■ Source extract ■
· · ·
Advanced tip: you can also search using OR. For example, when you want to search for clauses that must in any case contain the word "liability", and should additionally contain either the word "licensor" or the word "guarantee" (one of the two is enough, both are not necessary), you can use an OR search, similar to the screenshot below.

Usually you will want to include parentheses, to explicitly indicate the relationship between the words. Similar to how in high school it is unclear whether "8 + 6 / 7" means "(8 + 6) divided by 7" or instead "8 augmented by (6 divided by 7)", you must use parentheses.

5. Secondary Query

In this box, you can specify other words that need to be present in the definition's body. See explanation above.

6. Jump to other search modules

By pressing this button, you can easily switch to the other search modules in ClauseBuddy. For example, when you click on the Antilope, your current search terms will be copied to Scroll Search, and ClauseBuddy will jump to that search module.
· · ·
■ Data for this exercise ■
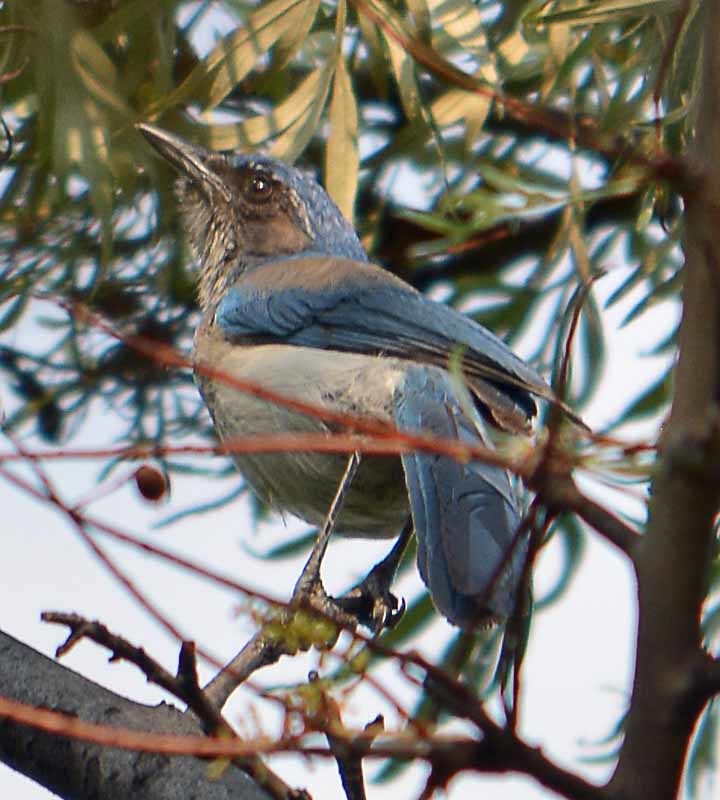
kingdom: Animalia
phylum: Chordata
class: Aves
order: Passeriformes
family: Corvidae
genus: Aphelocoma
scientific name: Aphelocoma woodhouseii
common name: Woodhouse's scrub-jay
· · ·
■ Tasks to carry out ■
#1 In the ClauseBuddy search guide, rewrite the span starting at "Usually you will" and ending at "must use parentheses.", changing "parentheses" to "brackets" wherever it occurs.
#2 Write out every line of the records character for character, leaving the pictures out.

■ Results of the tasks ■
#1
Usually you will want to include brackets, to explicitly indicate the relationship between the words. Similar to how in high school it is unclear whether "8 + 6 / 7" means "(8 + 6) divided by 7" or instead "8 augmented by (6 divided by 7)", you must use brackets.

#2
kingdom: Animalia
phylum: Chordata
class: Aves
order: Passeriformes
family: Corvidae
genus: Aphelocoma
scientific name: Aphelocoma woodhouseii
common name: Woodhouse's scrub-jay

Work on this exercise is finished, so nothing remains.